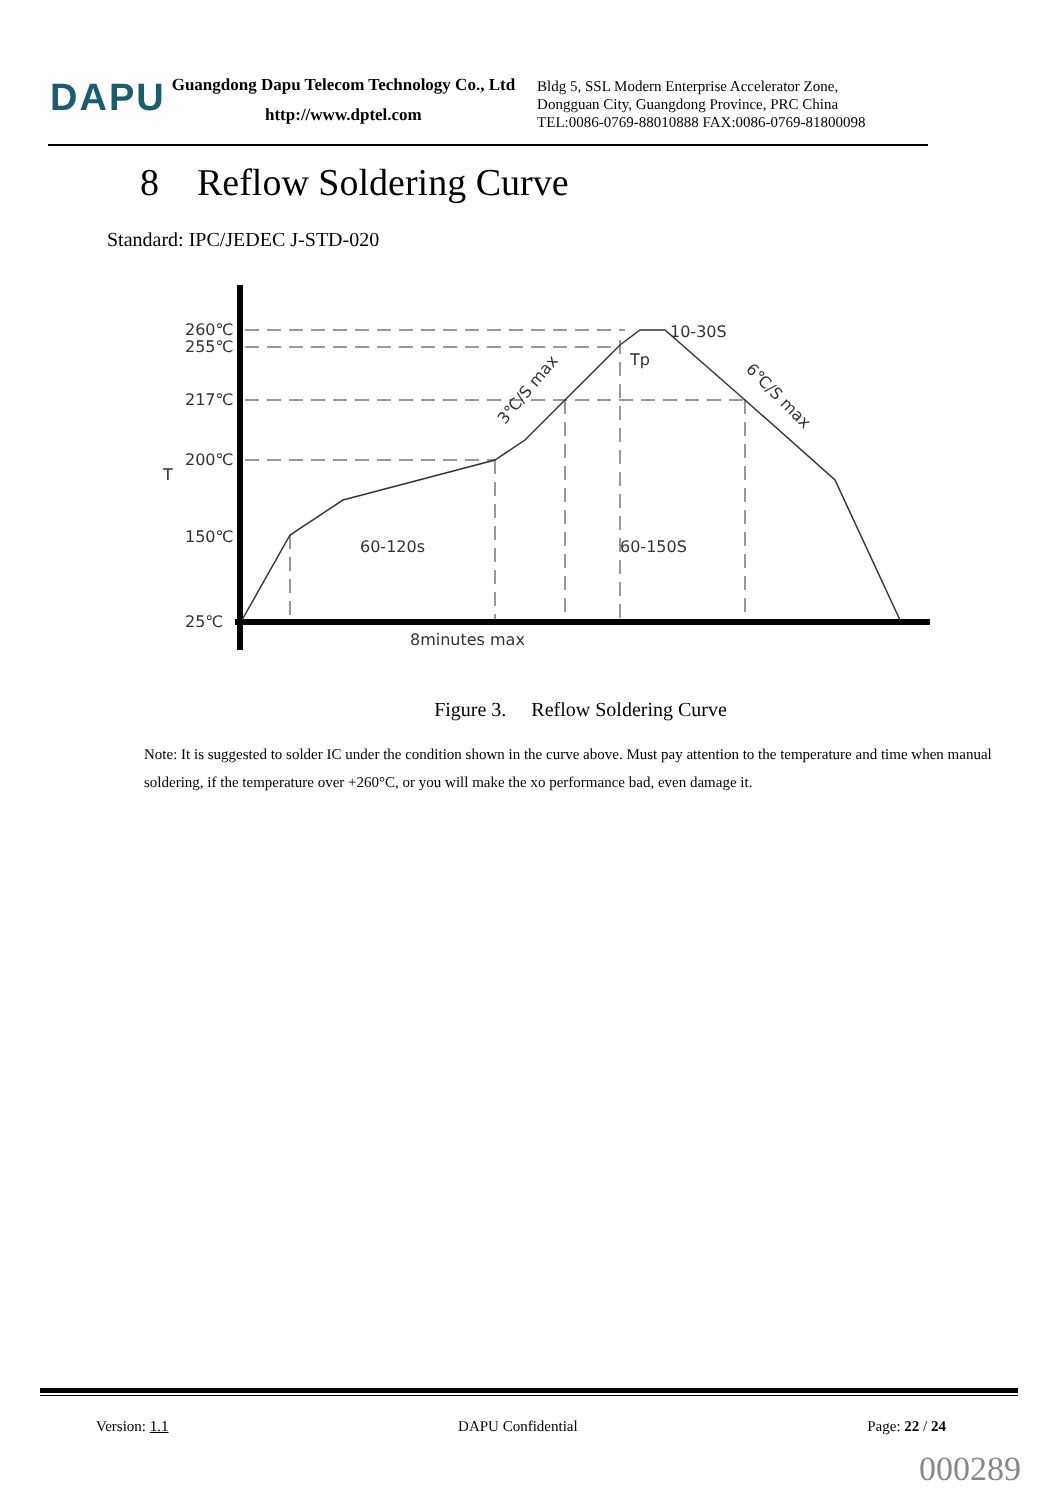DAPU
Guangdong Dapu Telecom Technology Co., Ltd
http://www.dptel.com
Bldg 5, SSL Modern Enterprise Accelerator Zone,
Dongguan City, Guangdong Province, PRC China
TEL:0086-0769-88010888 FAX:0086-0769-81800098
8 Reflow Soldering Curve
Standard: IPC/JEDEC J-STD-020
260℃
255℃
217℃
200℃
150℃
25℃
T
60-120s
60-150S
8minutes max
10-30S
Tp
3℃/S max
6℃/S max
Figure 3. Reflow Soldering Curve
Note: It is suggested to solder IC under the condition shown in the curve above. Must pay attention to the temperature and time when manual soldering, if the temperature over +260°C, or you will make the xo performance bad, even damage it.
Version: 1.1 DAPU Confidential Page: 22 / 24
000289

* * *

▶ Exercise prompt: Up to and including the last line of the data, copy each line exactly, starting with the line that contains "Bldg 5, SSL".

▶ Answer for this exercise:
Bldg 5, SSL Modern Enterprise Accelerator Zone,
Dongguan City, Guangdong Province, PRC China
TEL:0086-0769-88010888 FAX:0086-0769-81800098
8 Reflow Soldering Curve
Standard: IPC/JEDEC J-STD-020
260℃
255℃
217℃
200℃
150℃
25℃
T
60-120s
60-150S
8minutes max
10-30S
Tp
3℃/S max
6℃/S max
Figure 3. Reflow Soldering Curve
Note: It is suggested to solder IC under the condition shown in the curve above. Must pay attention to the temperature and time when manual soldering, if the temperature over +260°C, or you will make the xo performance bad, even damage it.
Version: 1.1 DAPU Confidential Page: 22 / 24
000289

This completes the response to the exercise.